The Devil’s Six Darts
Your fatherly vocation has been divinely designed to enable you to be lifted up (your crucifixion), and by your sacrificial love draw those around you to Christ and His love (your glorification). Your exaltation demands nothing less than a resolute and enduring faith in God. Faith is more than assenting intellectually to a belief or truth. In its deepest essence, faith is trust in another person, ultimately trust in God, and the truth of His identity. Original sin attempts to abolish from our hearts trust in the Father’s love (“Original sin then attempts to abolish fatherhood”—St. John Paul II). For this reason, it is vital that “In all things take up the shield of faith, which you may be able to quench all the fiery darts of the most wicked one” (Eph 6). Again, faith is trust in God, your Father, and such trust deflects and extinguishes the fiery darts of the devil and affords you the confidence and freedom to become who you are intended to be: a manifestation and revelation of God’s glory.
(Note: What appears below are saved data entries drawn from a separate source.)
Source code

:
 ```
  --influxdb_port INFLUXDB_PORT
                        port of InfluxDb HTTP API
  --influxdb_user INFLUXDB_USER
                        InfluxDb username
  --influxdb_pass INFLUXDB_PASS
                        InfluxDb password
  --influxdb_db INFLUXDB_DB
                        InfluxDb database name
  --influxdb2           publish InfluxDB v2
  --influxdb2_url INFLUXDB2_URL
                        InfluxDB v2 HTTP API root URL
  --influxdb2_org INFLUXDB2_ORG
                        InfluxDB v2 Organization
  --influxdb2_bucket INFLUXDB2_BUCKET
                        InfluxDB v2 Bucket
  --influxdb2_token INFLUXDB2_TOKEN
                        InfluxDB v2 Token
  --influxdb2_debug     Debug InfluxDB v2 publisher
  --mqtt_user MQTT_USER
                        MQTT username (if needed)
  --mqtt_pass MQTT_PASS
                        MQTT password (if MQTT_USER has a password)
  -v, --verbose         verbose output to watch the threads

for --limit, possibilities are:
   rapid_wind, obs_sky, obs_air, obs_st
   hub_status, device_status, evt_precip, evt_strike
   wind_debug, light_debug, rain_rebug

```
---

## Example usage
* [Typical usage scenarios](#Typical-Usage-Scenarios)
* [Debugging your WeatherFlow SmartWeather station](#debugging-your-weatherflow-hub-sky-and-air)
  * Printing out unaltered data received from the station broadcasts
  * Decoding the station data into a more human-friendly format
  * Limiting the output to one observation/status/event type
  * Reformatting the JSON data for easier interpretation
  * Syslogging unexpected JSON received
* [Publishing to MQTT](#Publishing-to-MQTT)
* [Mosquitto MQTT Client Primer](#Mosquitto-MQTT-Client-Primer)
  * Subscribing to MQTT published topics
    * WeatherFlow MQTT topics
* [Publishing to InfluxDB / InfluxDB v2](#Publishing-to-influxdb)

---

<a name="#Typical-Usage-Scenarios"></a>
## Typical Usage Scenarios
The evil one assails us with six darts for the purpose of preventing us from being lifted up in sacrificial glory. Theses six darts are: doubt, discouragement, deprecation, disobedience, despair, and ultimately death. The dart of doubt instills a mistrust of God and lures us into believing that God is neglecting us; that He is distant; that He is against us; that He will not bless us as He blesses others; and that He is the source of our angst, trials, and sufferings.
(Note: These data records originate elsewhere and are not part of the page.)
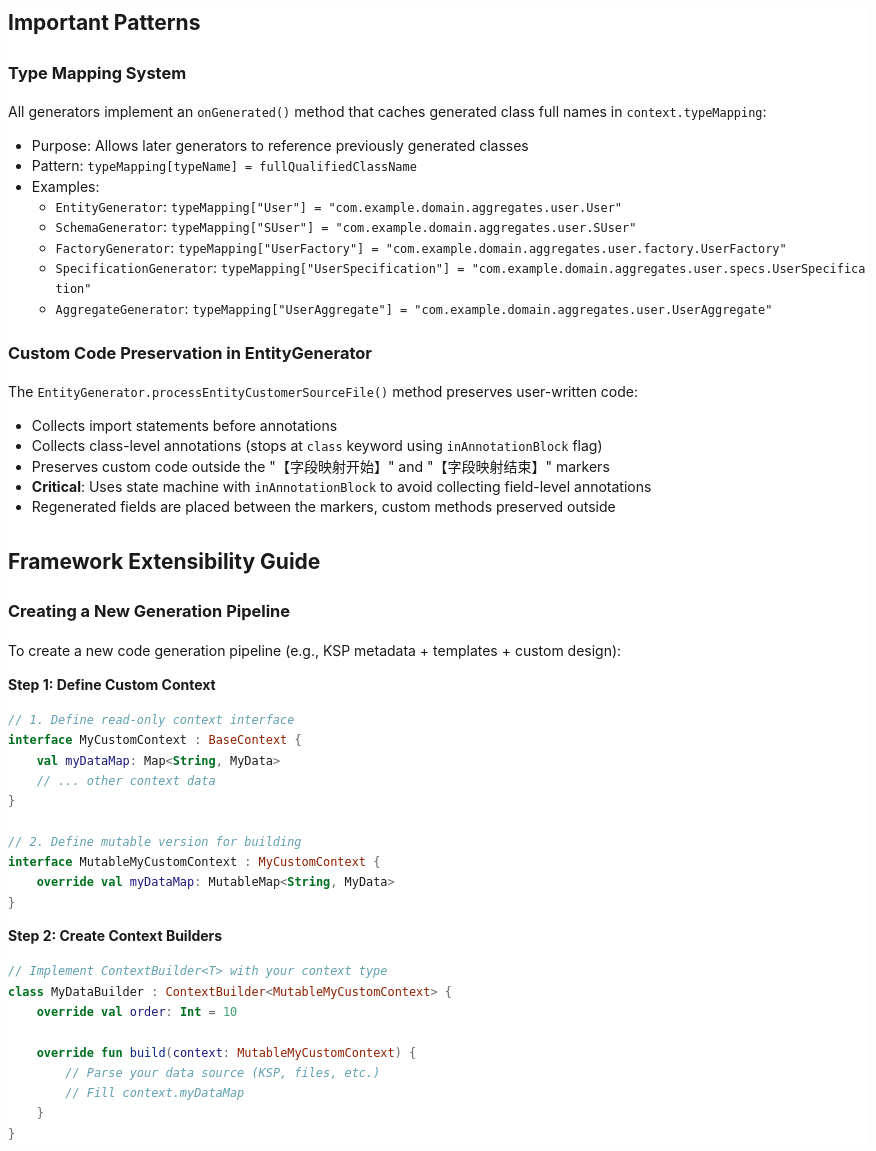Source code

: ## Important Patterns

### Type Mapping System

All generators implement an `onGenerated()` method that caches generated class full names in `context.typeMapping`:
- Purpose: Allows later generators to reference previously generated classes
- Pattern: `typeMapping[typeName] = fullQualifiedClassName`
- Examples:
  - `EntityGenerator`: `typeMapping["User"] = "com.example.domain.aggregates.user.User"`
  - `SchemaGenerator`: `typeMapping["SUser"] = "com.example.domain.aggregates.user.SUser"`
  - `FactoryGenerator`: `typeMapping["UserFactory"] = "com.example.domain.aggregates.user.factory.UserFactory"`
  - `SpecificationGenerator`: `typeMapping["UserSpecification"] = "com.example.domain.aggregates.user.specs.UserSpecification"`
  - `AggregateGenerator`: `typeMapping["UserAggregate"] = "com.example.domain.aggregates.user.UserAggregate"`

### Custom Code Preservation in EntityGenerator

The `EntityGenerator.processEntityCustomerSourceFile()` method preserves user-written code:
- Collects import statements before annotations
- Collects class-level annotations (stops at `class` keyword using `inAnnotationBlock` flag)
- Preserves custom code outside the "【字段映射开始】" and "【字段映射结束】" markers
- **Critical**: Uses state machine with `inAnnotationBlock` to avoid collecting field-level annotations
- Regenerated fields are placed between the markers, custom methods preserved outside

## Framework Extensibility Guide

### Creating a New Generation Pipeline

To create a new code generation pipeline (e.g., KSP metadata + templates + custom design):

**Step 1: Define Custom Context**
```kotlin
// 1. Define read-only context interface
interface MyCustomContext : BaseContext {
    val myDataMap: Map<String, MyData>
    // ... other context data
}

// 2. Define mutable version for building
interface MutableMyCustomContext : MyCustomContext {
    override val myDataMap: MutableMap<String, MyData>
}
```

**Step 2: Create Context Builders**
```kotlin
// Implement ContextBuilder<T> with your context type
class MyDataBuilder : ContextBuilder<MutableMyCustomContext> {
    override val order: Int = 10

    override fun build(context: MutableMyCustomContext) {
        // Parse your data source (KSP, files, etc.)
        // Fill context.myDataMap
    }
}
```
When we doubt God and His fatherhood we become discouraged; we lose the courage and will to sacrifice, to battle and suffer for something transcendent and greater—such as the salvation of your wife and children—than temporary, illusive fleshly appetites and comforts. After the disease of is couragement lodges itself into our souls we will be tempted to self-deprecate, that is, to think less of ourselves rather than thinking of ourselves less. Self-deprecation manifests itself in behaviors like self-pity; measuring and comparing ourselves to others; saying things to ourselves about ourselves that are not echoing the voice of God. Such self-pity can often convince us to lift ourselves from our desperation by attempting to do something that grants us temporary self-worth. This action is usually expressed in an act of disobedience that is contrary to God’s will, such as using women to make us feel more like a man, grasping for more because we feel like we are less, pretending to be someone else because we resent the person we are.
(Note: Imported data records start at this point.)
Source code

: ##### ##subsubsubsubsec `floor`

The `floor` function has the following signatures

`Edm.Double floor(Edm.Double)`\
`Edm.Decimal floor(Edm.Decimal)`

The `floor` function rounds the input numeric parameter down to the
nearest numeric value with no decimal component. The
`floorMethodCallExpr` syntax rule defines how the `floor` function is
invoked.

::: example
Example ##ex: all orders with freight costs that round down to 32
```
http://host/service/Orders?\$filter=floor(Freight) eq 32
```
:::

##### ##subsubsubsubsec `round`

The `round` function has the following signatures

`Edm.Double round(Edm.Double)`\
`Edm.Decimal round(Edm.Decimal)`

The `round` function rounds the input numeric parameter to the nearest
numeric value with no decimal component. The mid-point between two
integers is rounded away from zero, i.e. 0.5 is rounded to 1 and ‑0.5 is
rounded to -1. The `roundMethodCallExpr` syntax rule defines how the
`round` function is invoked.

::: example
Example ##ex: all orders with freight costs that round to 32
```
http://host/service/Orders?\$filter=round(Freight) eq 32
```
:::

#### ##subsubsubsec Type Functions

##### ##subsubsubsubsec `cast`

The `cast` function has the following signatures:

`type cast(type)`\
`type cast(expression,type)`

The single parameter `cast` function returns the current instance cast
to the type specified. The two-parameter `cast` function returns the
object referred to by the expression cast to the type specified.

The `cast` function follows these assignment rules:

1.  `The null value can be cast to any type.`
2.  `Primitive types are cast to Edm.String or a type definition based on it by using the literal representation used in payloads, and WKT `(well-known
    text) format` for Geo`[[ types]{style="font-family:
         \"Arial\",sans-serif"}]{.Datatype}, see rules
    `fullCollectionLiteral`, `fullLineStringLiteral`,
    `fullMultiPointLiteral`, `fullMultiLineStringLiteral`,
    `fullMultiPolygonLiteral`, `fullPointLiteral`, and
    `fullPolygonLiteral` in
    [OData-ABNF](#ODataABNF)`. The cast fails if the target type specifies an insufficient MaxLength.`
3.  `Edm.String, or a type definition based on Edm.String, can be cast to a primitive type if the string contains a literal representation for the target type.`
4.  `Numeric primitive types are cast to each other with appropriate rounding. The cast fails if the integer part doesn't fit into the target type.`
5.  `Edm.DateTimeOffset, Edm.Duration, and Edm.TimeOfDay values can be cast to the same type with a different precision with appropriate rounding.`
Eventually we wake from our dazed stupor of disobedience and become dejected due to the new awareness of our sins. It is during this moment that the evil one turns on us, rubs our noses in our sinful poop, and attempts to convince us that our sins are unforgivable, for the purpose of leading us into despair. Such despair convinces us to avoid turning to God and instead remain in the depravity of ongoing continual sin. Such despair ultimately leads to the death of the soul. “Let no man, when he is tempted, say that he is tempted by God. For God is not a tempter of evils, and he tempteth no man; But every man is tempted by his own concupiscence, being drawn away and allured. Then when concupiscence hath conceived, it bringeth forth sin. But sin, when it is completed, begetteth death.” (Jas 1:13–16). In other words, the foundation of every sin is mistrust in God’s fatherhood instilled by the fiery dart of doubt, which leads to erroneous, misleading desires. But “Blessed is the man who endures trial, for when he stood the test he will receive the crown of life which God has promised to those who love him” (Jas 1:12).
St. Joseph, after discovering his wife, Mary, pregnant without his cooperation, was assailed by the fiery dart of doubt, which initially caused him to withdraw from his fatherly vocation. However, Joseph turned to God, changed his course, and reconciled himself to God and Mary. We also will do well to learn from Joseph how to overcome the dart of doubt and turn in trust to God our Father in time of trial.